• Assignment:
Pull out every line of the records below that contains the word "Products", and copy each one in full.

Records taken from a dataset
+++++
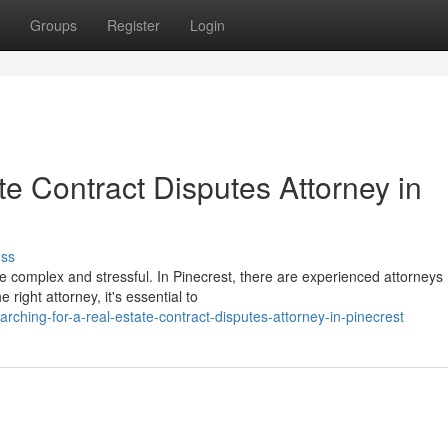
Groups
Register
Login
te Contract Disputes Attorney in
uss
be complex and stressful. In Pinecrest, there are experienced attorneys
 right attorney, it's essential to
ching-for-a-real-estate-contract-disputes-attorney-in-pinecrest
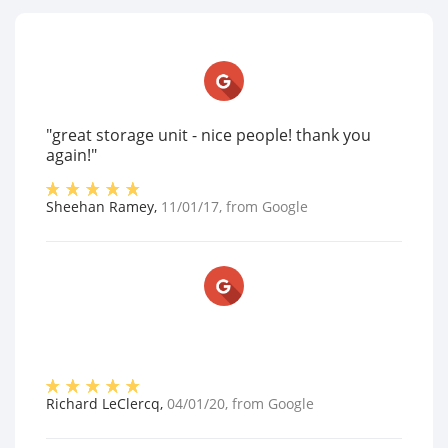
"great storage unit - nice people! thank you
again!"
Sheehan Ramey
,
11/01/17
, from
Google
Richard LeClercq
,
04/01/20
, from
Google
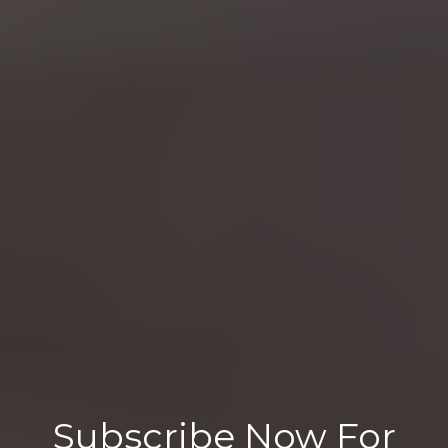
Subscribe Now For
+++++
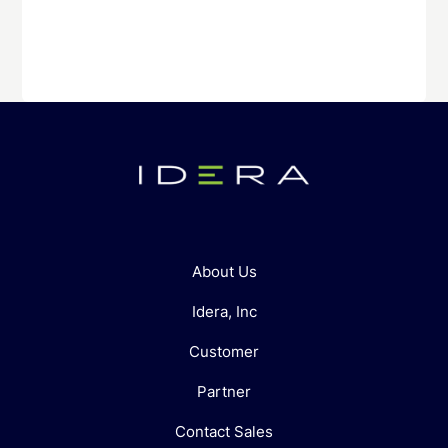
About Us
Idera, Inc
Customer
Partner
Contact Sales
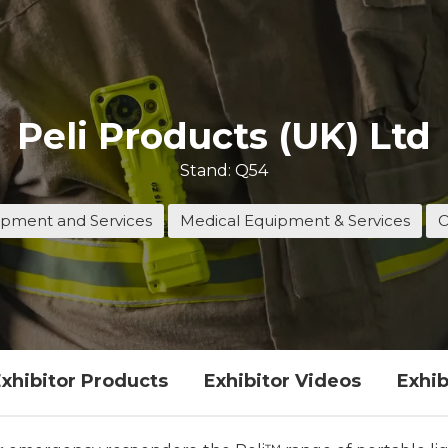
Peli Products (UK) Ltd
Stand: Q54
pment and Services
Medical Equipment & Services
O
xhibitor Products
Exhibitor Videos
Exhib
+++++
• Solved exercise:
Peli Products (UK) Ltd
xhibitor Products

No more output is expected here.